DATI MOSTRATI –
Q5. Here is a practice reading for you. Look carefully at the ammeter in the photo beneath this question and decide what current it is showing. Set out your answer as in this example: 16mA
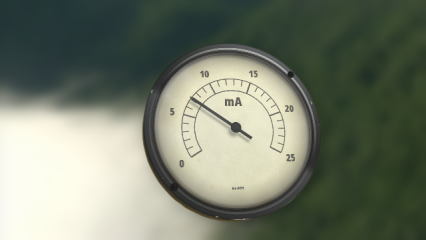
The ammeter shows 7mA
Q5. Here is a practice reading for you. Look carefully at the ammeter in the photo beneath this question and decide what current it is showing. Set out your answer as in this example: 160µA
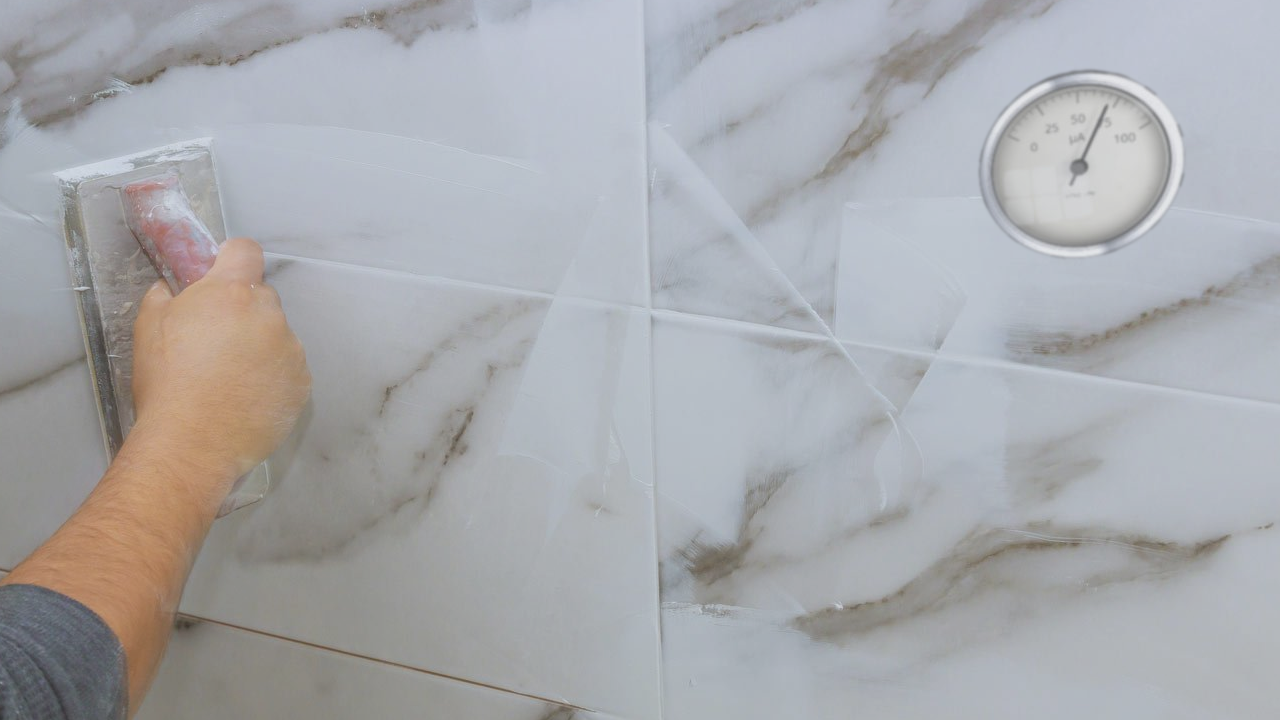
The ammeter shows 70µA
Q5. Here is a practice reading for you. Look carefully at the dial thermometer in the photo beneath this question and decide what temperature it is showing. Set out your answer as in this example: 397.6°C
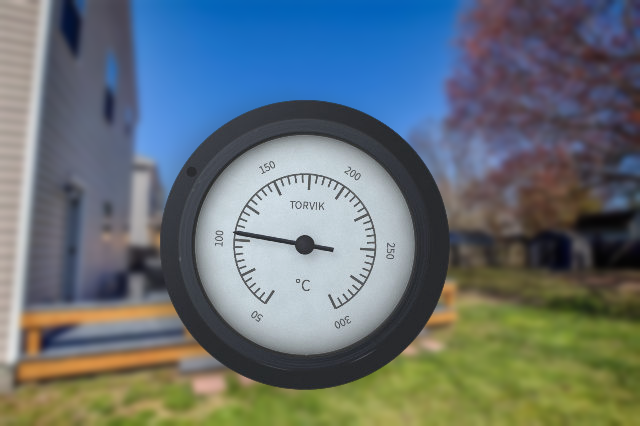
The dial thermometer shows 105°C
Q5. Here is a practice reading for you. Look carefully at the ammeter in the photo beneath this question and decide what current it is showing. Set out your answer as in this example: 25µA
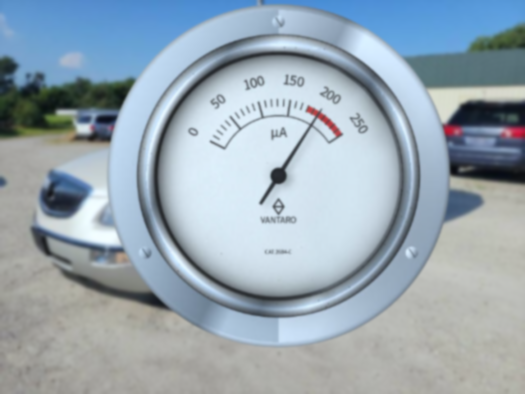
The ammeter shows 200µA
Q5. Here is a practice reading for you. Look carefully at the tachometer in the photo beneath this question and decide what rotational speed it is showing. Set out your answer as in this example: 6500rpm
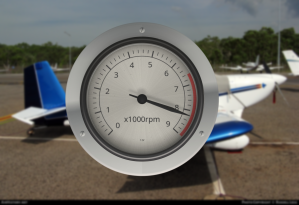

ISTRUZIONI –
Stampa tutte le voci qui sopra riga per riga, senza cambiare nulla, omettendo le immagini.

SOLUZIONE –
Q5. Here is a practice reading for you. Look carefully at the ammeter in the photo beneath this question and decide what current it is showing. Set out your answer as in this example: 16mA
The ammeter shows 7mA
Q5. Here is a practice reading for you. Look carefully at the ammeter in the photo beneath this question and decide what current it is showing. Set out your answer as in this example: 160µA
The ammeter shows 70µA
Q5. Here is a practice reading for you. Look carefully at the dial thermometer in the photo beneath this question and decide what temperature it is showing. Set out your answer as in this example: 397.6°C
The dial thermometer shows 105°C
Q5. Here is a practice reading for you. Look carefully at the ammeter in the photo beneath this question and decide what current it is showing. Set out your answer as in this example: 25µA
The ammeter shows 200µA
Q5. Here is a practice reading for you. Look carefully at the tachometer in the photo beneath this question and decide what rotational speed it is showing. Set out your answer as in this example: 6500rpm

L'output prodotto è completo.